### [PROVIDED RECORDS]
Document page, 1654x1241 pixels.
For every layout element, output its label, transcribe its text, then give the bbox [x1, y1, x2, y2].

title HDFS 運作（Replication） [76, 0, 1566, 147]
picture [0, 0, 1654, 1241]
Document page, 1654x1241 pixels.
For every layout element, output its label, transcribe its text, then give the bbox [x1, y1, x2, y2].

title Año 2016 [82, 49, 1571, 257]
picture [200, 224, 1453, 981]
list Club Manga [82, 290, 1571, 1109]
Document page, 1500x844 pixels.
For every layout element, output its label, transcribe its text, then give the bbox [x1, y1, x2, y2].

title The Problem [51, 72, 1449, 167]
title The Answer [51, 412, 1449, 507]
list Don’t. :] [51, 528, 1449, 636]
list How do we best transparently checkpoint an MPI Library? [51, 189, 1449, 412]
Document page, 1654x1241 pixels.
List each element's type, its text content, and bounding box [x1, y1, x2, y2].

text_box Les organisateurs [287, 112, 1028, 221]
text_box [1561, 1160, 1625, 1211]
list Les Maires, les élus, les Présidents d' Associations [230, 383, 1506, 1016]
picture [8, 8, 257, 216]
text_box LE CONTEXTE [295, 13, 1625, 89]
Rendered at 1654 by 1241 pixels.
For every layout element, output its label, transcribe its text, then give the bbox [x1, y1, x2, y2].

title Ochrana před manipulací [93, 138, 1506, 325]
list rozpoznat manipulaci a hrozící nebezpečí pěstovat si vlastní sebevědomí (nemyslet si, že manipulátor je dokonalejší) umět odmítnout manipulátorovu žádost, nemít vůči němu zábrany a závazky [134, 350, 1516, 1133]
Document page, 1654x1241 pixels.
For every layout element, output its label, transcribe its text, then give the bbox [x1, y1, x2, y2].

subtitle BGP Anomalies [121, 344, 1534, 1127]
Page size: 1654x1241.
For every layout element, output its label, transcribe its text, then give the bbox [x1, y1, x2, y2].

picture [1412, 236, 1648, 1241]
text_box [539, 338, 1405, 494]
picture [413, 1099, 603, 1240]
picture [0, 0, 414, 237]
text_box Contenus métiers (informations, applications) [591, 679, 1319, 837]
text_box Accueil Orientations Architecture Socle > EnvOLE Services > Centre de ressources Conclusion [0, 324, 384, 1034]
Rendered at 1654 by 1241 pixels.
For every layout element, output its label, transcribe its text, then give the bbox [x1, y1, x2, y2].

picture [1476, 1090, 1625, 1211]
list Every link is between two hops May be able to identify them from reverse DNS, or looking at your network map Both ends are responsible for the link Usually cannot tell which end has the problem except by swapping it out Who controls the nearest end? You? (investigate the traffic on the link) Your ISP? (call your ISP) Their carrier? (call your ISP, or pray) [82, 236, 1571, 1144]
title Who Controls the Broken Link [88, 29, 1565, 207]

### [WORK INSTRUCTIONS]
Can you repeat the listing verbatim from the line with "Document page, 1500x844 pixels." to the line with "list How do", both of those lines included?

### [SOLUTION TO THIS EXERCISE]
Document page, 1500x844 pixels.
For every layout element, output its label, transcribe its text, then give the bbox [x1, y1, x2, y2].

title The Problem [51, 72, 1449, 167]
title The Answer [51, 412, 1449, 507]
list Don’t. :] [51, 528, 1449, 636]
list How do we best transparently checkpoint an MPI Library? [51, 189, 1449, 412]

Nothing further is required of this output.